We are currently enjoying the warmer weather in Houston, seeing sisters, and enjoying the achievement of being around for three quarters of a century. In a couple weeks my grand niece will be in the Top Hands event at the Houston Rodeo again. She may be physically challenged but sharp as a tack and we watched her win a gold buckle in 2016. We are expecting great results again this year. Late February we will probably wander up through St Louis before getting back to Columbus in mid March. Lori is having her knee rebuilt in early April and we will see how things go from there.
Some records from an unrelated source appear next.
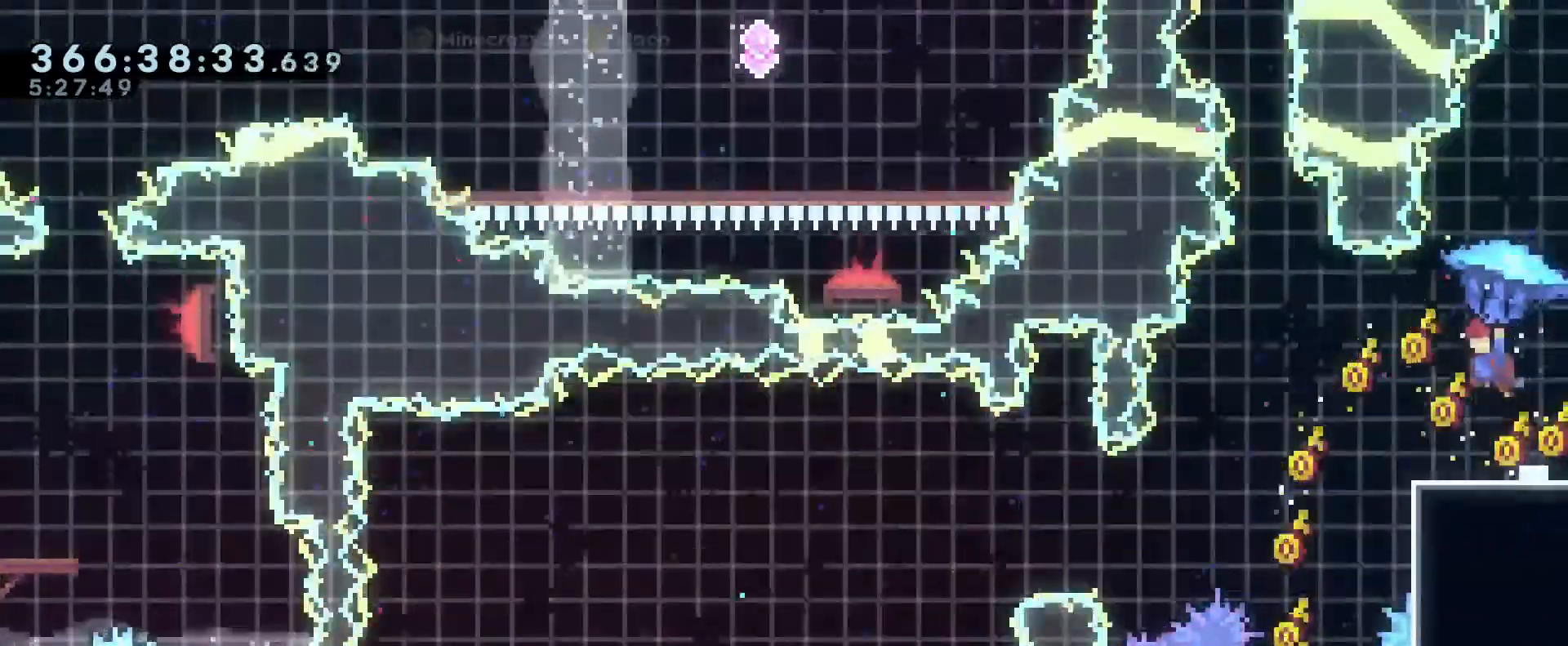
Gameplay with a controller (Nintendo layout); each line is a JSON object with the inputs held at the frame after it. "events" lists button and stick changes between this image and that frame as [ms after this image, input, new state], when the widget could be followed in between. Not read: DPAD_DOWN DPAD_LEFT DPAD_RIGHT DPAD_UP HOME L3 R2 R3 SELECT START X.
{"buttons": ["R1"], "left_stick": "center", "right_stick": "center", "events": [[367, "left_stick", "center"]]}
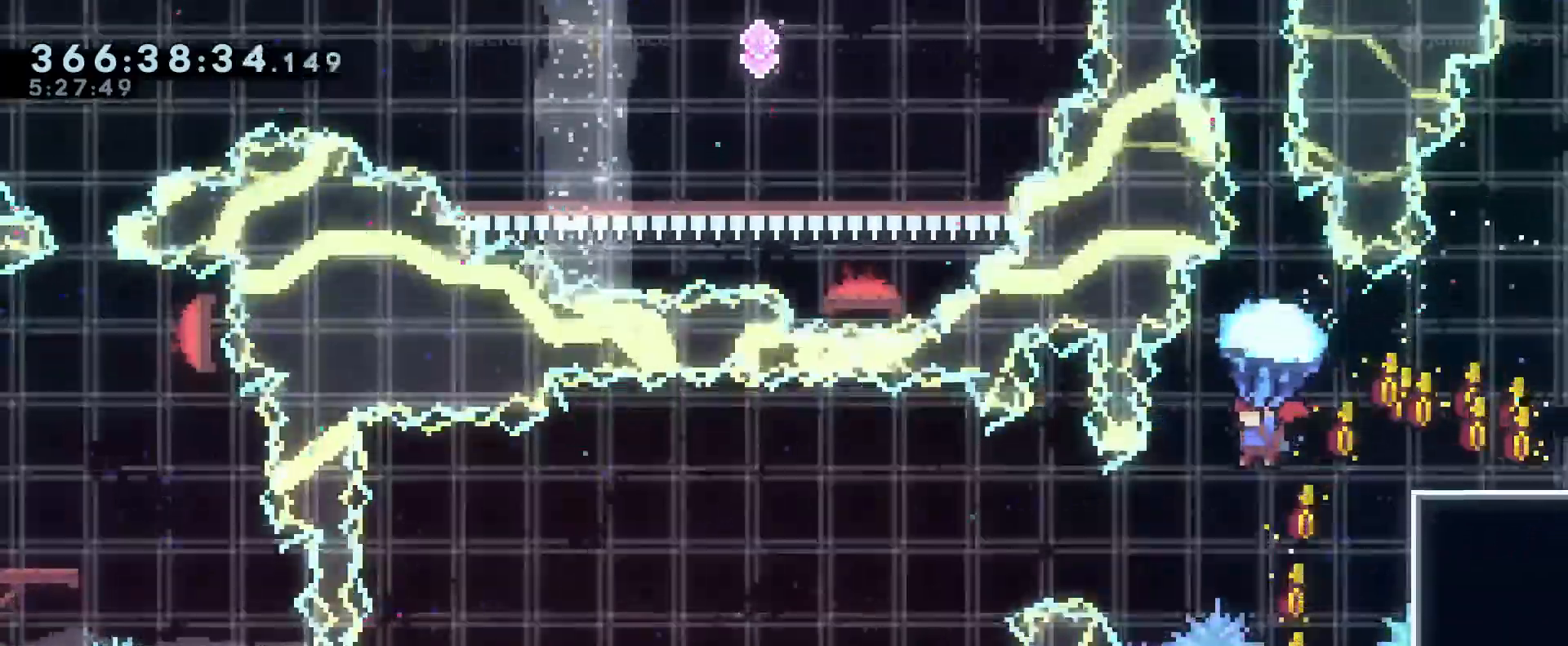
{"buttons": ["B", "R1"], "left_stick": "up-left", "right_stick": "center", "events": [[200, "left_stick", "up-left"], [501, "B", "down"]]}
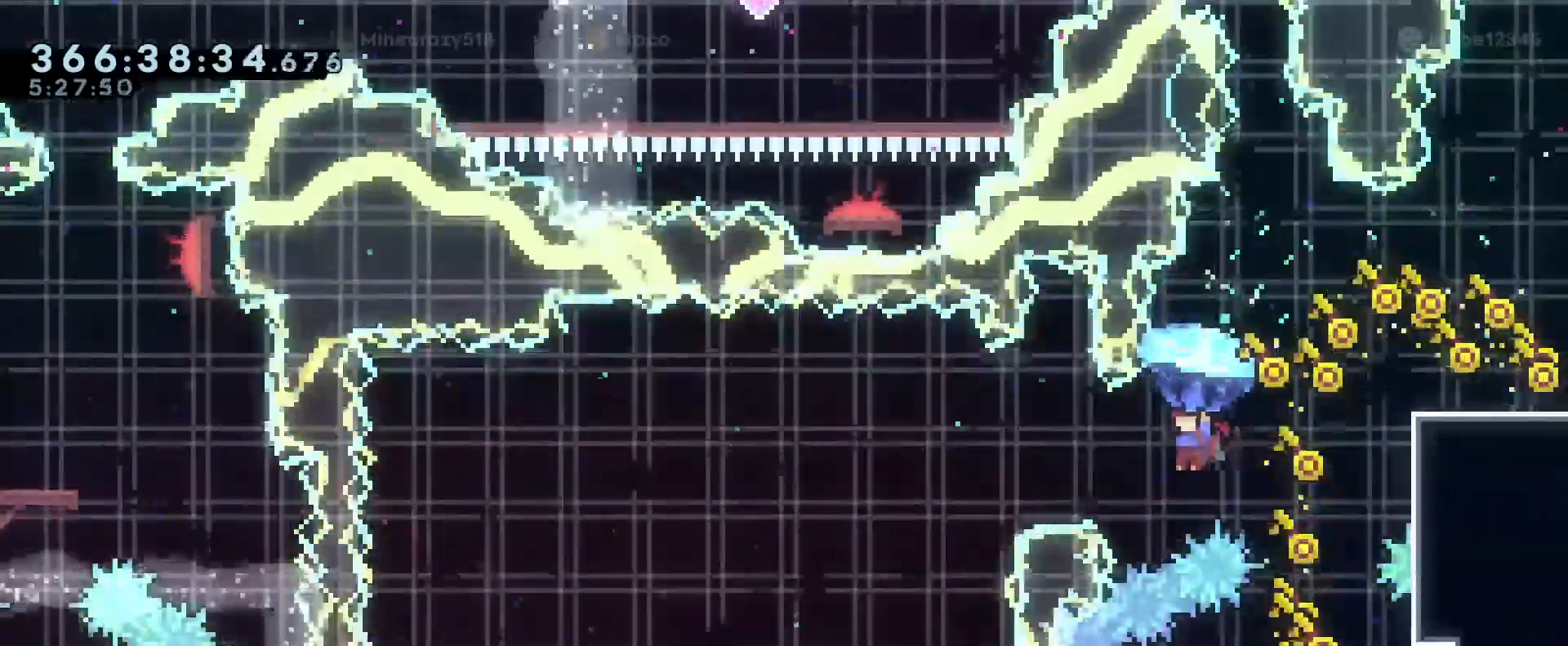
{"buttons": ["B", "R1"], "left_stick": "up-left", "right_stick": "center", "events": []}
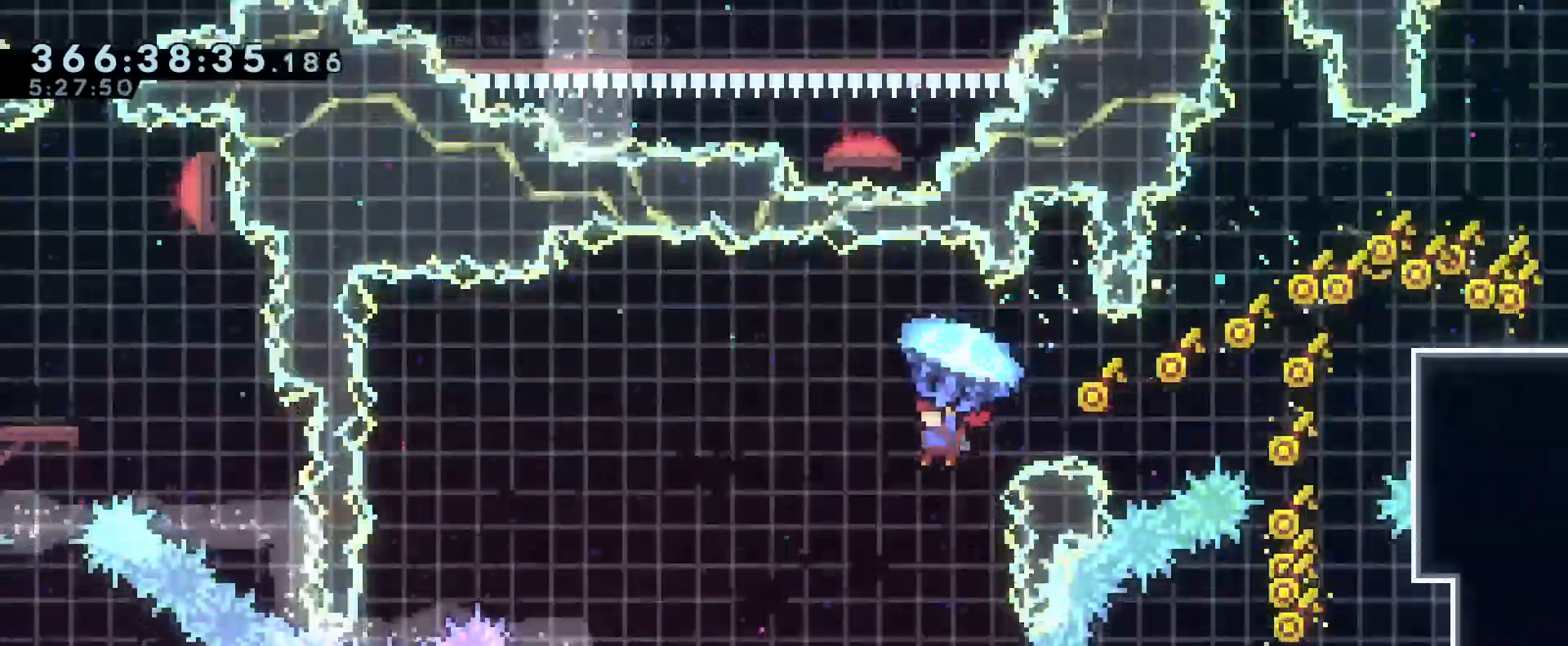
{"buttons": ["B", "R1"], "left_stick": "left", "right_stick": "center", "events": [[167, "left_stick", "center"], [451, "left_stick", "left"]]}
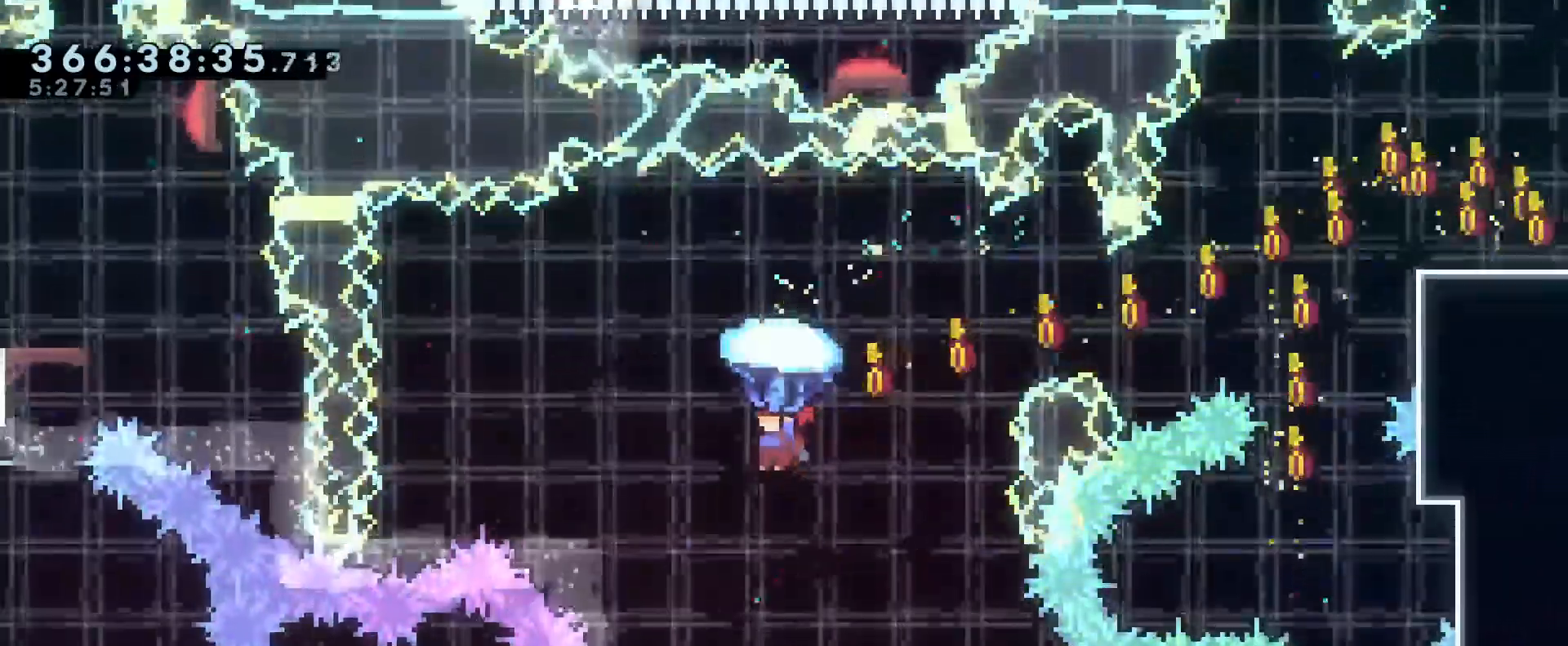
{"buttons": ["B"], "left_stick": "down", "right_stick": "center", "events": [[83, "left_stick", "center"], [300, "left_stick", "down"], [400, "R1", "up"]]}
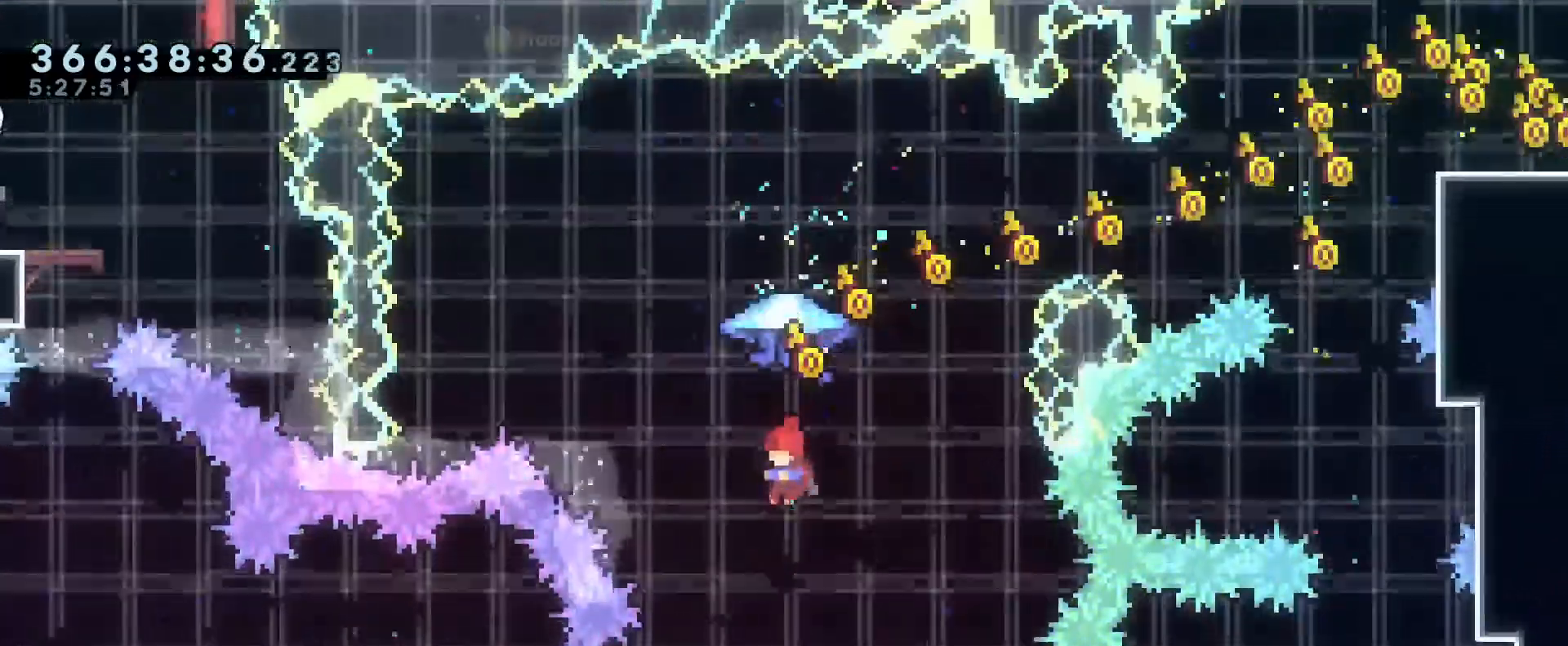
{"buttons": ["B", "R1"], "left_stick": "up-left", "right_stick": "center", "events": [[50, "left_stick", "up"], [200, "Y", "down"], [334, "R1", "down"], [384, "Y", "up"], [434, "left_stick", "up-left"]]}
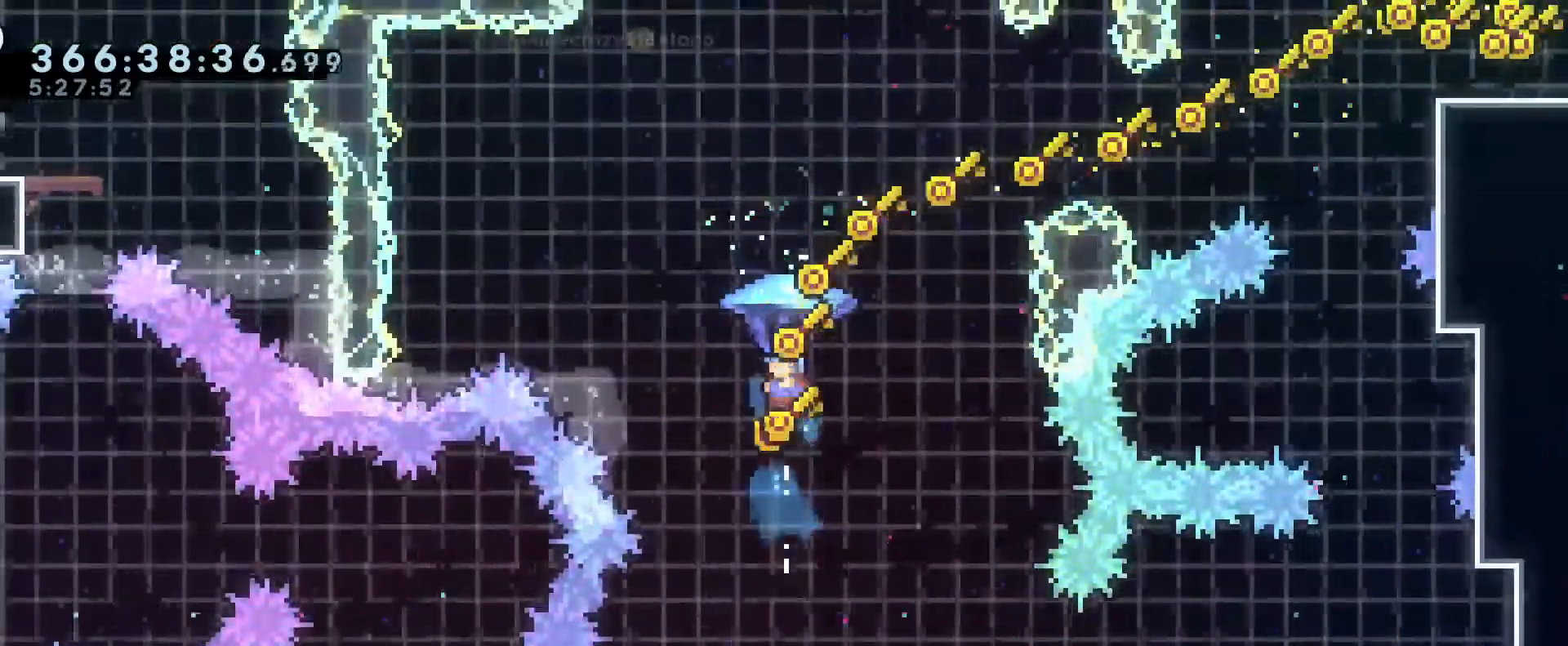
{"buttons": ["B", "R1"], "left_stick": "center", "right_stick": "center", "events": [[283, "left_stick", "center"]]}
Frankly one of the major reasons for not adding to this site more often has to do with my basic design. I really like the option of jumping from any page to any page but as the site has gotten bigger, the menu that drives that has gotten huge. Doing a copy and paste of well over a hundred lines of code into well over a hundred pages is an adventure and invariably I discover a typo when almost done and have to start over. Been there, done that, wasn't fun. I've tried to minimize the pain by adding a year of travels at a time, but that requires a large block of time to concentrate and we have been moving too fast. Thanks to a Meetup sponsored by Thinkful.com I got directed into learning enough JavaScript to be dangerous. Now adding a page is a simple matter of adding the page and a few lines to my script file.
While not apparent from user viewpoint I have made major changes in how the site works. As the website has grown so has the complexity of the menu that allows a jump from any page to any page generally becoming larger than any information you actually see. Again thanks to some advice from the folks at Thinkful.com I have learned enough JavaScript to consolidate the jumps into a single large file. As you load each page containing the simple menu framework the script fills in the details of other pages available. This does require your browser to have JavaScript activated which you need to navigate any modern site anyway. If not there will be a comment "NEED JavaScript" in the menu which you may see flicker if your connection is a little slow. If it stays on you can find how to turn JavaScript on and why here. Sorry I have not learned enough yet to suppress the flicker or work around the need for JavaScript. I also need to put in a word of thanks and a plug for the Net Ninja channel on YouTube which really got me started.
This site is planed as a work in progress. After retiring in 2006, we started sending reports back to the wonderful lady that had always watched the house while we traveled. Unfortunately Ruth Lambert is no longer with us so the major incentive for the reports is also gone and sending color copies to all our friends and relatives does start to get rather expensive hence this more convenient website presentation. As in our rambling, the reporting tended to be rather erratic and although it only got into 2010 it was reaching 300 pages and filling two 2 inch notebooks. With the old stuff converted that puts me now only nine years behind and working on year five of our travels.
We retired in mid 2006 and decided to wander the USA to actually see what it really looks like. In some 40 years of actually working for a living John has had extensive travel but rare opportunities to see an area. Usually it's dark going into the plant and dark coming out so most of the scenery is the inside of a plant, motel room, or restaurant. Actually in the last six months before retirement John put in two 34 hour days; ya walk into the plant and walk out 34 hours later. So we sold the house and the majority of the "stuff" and are now OLD (medicare recipients), UNEMPLOYED (retired), HOMELESS (not destitute), and enjoying the nomad lifestyle. NO! we don't have an RV; we sold the house, we're not driving it. We have two tents to camp when we want, but mostly motel camp. Staying a week or a month tends to be economical most places and we are definitely budget travelers. Look for us where its warm but not real hot with a reasonable cost of living.